● Exercise details
Repeat the listing below word for word, stopping after the line that contains "per strada e fuoristrada leggero".
━━━━━━━━━━━━━━━━━━━━
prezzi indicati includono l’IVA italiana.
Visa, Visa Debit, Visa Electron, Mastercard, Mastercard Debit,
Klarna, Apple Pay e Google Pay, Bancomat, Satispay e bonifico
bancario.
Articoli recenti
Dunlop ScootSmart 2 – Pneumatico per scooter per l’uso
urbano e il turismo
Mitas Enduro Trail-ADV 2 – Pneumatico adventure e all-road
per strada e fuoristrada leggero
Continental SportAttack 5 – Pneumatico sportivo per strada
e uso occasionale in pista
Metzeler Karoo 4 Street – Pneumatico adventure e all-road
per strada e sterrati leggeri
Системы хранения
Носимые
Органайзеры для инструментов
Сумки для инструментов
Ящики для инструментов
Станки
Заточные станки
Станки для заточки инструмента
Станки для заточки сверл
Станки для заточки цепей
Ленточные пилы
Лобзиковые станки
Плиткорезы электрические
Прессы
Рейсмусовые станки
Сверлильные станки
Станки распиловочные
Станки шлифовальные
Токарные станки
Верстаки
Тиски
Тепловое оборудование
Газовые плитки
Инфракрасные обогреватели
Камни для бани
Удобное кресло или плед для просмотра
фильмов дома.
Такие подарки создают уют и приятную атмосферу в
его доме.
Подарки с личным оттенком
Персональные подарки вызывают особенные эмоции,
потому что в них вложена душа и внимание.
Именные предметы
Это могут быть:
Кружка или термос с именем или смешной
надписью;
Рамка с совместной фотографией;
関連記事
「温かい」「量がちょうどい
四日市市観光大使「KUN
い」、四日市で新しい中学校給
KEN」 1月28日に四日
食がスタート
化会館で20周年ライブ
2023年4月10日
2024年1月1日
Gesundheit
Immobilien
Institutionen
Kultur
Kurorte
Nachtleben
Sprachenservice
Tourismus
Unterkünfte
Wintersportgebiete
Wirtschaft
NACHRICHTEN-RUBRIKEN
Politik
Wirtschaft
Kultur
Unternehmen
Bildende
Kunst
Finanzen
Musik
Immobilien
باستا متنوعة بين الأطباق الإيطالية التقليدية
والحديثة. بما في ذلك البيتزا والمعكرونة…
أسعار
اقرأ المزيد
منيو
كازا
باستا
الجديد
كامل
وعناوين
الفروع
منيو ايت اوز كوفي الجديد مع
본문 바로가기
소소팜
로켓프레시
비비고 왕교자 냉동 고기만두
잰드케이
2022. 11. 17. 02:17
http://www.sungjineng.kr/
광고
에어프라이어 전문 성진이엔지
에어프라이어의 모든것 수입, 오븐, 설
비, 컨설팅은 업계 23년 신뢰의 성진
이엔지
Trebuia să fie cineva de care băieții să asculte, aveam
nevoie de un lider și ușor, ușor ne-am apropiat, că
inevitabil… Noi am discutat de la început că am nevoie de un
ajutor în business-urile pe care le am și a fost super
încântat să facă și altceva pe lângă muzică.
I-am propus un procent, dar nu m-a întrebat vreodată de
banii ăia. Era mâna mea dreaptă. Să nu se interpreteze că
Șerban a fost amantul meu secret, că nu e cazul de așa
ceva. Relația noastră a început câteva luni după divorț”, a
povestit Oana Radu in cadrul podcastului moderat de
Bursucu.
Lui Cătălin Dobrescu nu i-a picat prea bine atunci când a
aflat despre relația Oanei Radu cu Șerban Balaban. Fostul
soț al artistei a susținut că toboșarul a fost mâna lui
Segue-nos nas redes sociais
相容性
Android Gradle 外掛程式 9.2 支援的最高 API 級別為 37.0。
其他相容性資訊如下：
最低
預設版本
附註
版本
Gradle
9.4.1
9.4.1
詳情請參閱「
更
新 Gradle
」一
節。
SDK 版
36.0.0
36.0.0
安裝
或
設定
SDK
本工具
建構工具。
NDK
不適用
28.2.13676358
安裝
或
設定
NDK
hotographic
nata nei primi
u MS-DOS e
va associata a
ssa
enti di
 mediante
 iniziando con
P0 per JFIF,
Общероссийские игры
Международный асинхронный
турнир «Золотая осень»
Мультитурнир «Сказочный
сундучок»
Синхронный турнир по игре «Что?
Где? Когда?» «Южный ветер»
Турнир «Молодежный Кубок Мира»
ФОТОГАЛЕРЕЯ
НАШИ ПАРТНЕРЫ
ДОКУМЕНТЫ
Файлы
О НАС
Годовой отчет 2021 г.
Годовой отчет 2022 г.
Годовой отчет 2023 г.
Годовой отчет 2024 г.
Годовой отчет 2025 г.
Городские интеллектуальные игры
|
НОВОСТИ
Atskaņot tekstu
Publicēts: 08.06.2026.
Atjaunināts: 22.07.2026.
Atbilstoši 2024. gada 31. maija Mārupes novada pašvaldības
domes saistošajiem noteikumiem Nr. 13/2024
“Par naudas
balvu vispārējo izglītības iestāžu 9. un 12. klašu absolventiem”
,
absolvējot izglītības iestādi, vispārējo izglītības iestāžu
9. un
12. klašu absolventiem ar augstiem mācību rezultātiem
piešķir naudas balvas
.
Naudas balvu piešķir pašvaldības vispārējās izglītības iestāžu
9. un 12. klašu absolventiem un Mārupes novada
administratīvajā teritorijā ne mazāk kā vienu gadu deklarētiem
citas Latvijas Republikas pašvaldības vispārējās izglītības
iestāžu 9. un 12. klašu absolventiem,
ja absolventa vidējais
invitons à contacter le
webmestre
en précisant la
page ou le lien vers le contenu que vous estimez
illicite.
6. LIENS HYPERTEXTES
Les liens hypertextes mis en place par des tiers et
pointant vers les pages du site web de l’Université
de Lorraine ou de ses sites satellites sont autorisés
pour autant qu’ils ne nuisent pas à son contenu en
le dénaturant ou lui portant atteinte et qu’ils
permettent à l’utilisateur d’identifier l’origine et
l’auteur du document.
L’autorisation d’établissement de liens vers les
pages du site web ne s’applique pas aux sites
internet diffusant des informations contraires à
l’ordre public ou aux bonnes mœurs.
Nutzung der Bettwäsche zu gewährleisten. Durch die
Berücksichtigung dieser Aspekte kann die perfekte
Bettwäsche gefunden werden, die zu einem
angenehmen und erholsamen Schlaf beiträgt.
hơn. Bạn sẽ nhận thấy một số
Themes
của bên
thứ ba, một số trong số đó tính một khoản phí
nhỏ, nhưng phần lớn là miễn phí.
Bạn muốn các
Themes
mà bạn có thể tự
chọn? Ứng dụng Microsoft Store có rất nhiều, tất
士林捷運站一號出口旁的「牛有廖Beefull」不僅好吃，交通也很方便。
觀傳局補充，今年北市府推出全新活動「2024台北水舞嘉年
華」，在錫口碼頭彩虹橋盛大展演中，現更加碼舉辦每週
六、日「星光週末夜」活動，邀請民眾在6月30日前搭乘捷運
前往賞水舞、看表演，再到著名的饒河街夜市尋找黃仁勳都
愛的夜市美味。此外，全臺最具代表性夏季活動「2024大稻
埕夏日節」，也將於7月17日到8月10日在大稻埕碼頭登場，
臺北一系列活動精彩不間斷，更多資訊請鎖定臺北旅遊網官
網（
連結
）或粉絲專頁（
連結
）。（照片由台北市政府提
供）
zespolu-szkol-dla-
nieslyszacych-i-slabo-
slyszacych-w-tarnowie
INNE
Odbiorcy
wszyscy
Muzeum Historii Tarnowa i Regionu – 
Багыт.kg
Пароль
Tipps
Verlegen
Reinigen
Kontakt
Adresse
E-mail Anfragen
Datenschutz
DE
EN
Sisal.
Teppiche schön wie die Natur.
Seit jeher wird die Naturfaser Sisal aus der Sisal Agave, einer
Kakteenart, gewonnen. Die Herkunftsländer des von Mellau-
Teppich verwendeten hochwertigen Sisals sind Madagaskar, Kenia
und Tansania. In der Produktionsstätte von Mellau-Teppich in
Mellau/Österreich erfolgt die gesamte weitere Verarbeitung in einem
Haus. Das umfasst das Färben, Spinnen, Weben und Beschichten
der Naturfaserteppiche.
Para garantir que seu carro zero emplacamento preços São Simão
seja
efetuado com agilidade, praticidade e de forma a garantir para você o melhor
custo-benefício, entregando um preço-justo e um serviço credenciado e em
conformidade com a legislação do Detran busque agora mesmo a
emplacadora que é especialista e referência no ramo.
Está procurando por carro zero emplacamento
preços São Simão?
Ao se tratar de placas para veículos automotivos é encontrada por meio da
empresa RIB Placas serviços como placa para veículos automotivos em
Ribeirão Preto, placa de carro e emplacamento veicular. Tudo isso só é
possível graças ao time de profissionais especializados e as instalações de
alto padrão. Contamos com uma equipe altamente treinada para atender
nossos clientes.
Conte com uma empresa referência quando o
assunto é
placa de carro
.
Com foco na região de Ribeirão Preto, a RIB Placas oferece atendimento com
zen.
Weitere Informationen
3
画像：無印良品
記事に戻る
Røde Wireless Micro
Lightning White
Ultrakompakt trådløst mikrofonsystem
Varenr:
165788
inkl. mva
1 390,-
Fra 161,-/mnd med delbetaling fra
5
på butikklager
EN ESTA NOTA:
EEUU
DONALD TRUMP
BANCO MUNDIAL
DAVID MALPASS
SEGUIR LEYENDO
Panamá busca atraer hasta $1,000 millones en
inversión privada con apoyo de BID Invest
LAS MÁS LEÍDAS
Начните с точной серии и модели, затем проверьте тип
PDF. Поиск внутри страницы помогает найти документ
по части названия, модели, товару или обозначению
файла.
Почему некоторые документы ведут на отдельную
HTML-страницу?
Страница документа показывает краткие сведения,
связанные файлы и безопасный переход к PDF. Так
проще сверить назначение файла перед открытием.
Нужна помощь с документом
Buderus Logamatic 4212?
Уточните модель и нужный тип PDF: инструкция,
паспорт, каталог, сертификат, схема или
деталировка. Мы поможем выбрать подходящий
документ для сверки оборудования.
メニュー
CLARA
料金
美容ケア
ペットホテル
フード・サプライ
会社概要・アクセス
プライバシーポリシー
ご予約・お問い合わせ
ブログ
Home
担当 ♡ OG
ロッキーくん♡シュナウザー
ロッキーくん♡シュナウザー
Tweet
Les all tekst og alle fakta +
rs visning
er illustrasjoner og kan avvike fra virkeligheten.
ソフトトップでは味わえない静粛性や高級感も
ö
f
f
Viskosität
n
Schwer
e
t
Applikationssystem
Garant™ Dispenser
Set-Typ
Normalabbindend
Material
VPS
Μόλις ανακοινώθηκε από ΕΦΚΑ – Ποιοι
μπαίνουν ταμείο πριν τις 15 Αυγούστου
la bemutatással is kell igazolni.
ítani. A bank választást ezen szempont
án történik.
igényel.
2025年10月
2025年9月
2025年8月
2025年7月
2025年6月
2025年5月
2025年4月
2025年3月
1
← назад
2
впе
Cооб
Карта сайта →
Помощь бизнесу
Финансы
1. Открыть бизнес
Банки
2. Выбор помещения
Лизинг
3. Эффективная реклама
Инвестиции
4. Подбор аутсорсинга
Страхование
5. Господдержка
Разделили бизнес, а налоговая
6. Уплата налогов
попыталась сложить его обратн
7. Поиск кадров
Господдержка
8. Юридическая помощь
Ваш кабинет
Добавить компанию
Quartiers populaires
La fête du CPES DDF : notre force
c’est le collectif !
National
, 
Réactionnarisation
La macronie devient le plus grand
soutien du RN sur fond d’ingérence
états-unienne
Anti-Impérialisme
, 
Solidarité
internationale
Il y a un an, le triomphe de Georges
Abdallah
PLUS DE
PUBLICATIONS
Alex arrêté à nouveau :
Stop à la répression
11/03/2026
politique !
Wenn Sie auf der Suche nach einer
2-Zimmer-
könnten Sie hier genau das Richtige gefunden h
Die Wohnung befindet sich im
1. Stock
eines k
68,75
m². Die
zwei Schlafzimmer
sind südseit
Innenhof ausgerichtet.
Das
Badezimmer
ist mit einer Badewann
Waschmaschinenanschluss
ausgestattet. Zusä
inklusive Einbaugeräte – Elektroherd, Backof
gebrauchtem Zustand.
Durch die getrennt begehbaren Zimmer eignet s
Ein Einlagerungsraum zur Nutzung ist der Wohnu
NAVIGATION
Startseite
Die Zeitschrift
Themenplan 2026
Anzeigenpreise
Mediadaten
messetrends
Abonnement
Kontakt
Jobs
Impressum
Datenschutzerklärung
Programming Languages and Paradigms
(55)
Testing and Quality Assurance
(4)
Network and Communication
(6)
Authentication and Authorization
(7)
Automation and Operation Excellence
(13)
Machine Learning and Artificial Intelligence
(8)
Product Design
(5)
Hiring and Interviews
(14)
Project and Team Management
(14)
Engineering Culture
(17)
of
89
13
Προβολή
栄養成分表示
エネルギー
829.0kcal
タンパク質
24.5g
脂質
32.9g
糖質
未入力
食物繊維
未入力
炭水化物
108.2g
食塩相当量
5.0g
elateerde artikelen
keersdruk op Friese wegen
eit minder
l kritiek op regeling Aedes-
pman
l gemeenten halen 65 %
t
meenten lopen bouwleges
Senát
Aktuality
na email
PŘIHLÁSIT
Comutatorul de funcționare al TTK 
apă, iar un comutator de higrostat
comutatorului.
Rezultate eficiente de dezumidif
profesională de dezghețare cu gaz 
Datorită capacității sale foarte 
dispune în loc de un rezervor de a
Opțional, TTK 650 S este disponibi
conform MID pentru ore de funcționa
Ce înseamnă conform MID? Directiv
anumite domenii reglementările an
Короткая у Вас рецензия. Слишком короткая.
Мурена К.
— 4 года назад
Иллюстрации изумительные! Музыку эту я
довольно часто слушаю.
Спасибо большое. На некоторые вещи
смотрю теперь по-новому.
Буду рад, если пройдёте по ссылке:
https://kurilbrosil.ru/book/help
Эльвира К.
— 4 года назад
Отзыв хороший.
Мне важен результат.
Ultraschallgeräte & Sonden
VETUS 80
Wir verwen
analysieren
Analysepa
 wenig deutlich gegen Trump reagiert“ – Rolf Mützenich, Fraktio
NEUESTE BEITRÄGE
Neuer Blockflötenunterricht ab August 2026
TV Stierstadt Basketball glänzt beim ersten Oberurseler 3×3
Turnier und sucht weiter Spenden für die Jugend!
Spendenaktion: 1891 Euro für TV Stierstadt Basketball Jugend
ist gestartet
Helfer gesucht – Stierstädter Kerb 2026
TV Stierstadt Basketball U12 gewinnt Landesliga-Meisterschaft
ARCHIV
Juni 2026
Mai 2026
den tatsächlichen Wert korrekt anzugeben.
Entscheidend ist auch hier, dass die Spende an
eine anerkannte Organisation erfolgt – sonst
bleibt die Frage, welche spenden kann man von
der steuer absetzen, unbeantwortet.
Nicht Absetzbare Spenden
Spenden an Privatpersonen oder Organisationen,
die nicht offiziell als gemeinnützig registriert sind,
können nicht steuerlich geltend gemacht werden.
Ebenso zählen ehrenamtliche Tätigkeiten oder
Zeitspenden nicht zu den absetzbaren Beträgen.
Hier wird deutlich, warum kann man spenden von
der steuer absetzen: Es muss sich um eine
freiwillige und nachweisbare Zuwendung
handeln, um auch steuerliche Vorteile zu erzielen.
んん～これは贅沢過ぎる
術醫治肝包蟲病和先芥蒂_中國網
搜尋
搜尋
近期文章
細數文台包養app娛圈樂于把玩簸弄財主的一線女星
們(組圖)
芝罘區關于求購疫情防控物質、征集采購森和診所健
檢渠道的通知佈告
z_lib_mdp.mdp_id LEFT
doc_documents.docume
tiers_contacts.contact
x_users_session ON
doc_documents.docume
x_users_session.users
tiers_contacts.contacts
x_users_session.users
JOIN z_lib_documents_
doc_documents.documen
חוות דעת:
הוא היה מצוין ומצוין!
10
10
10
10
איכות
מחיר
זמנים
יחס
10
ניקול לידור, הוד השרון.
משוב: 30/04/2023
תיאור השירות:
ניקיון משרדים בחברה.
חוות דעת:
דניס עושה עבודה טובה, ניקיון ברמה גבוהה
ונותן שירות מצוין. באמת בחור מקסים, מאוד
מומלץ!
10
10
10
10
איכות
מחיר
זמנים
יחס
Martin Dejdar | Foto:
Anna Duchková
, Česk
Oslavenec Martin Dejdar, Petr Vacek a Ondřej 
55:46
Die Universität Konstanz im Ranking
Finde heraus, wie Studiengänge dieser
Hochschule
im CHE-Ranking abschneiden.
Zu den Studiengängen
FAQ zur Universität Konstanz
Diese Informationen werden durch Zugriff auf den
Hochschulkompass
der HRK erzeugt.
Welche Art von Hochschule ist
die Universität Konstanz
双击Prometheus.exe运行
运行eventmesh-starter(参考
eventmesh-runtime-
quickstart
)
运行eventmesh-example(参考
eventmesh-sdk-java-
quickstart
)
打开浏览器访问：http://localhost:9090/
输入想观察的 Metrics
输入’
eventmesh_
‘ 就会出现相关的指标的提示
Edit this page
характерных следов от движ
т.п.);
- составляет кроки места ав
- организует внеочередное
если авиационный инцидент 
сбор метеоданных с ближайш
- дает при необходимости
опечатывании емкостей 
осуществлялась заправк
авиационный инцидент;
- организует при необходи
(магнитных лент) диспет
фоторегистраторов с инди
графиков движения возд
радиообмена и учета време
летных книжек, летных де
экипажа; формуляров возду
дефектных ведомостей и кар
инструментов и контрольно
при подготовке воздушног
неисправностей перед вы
━━━━━━━━━━━━━━━━━━━━
● Response to the exercise
prezzi indicati includono l’IVA italiana.
Visa, Visa Debit, Visa Electron, Mastercard, Mastercard Debit,
Klarna, Apple Pay e Google Pay, Bancomat, Satispay e bonifico
bancario.
Articoli recenti
Dunlop ScootSmart 2 – Pneumatico per scooter per l’uso
urbano e il turismo
Mitas Enduro Trail-ADV 2 – Pneumatico adventure e all-road
per strada e fuoristrada leggero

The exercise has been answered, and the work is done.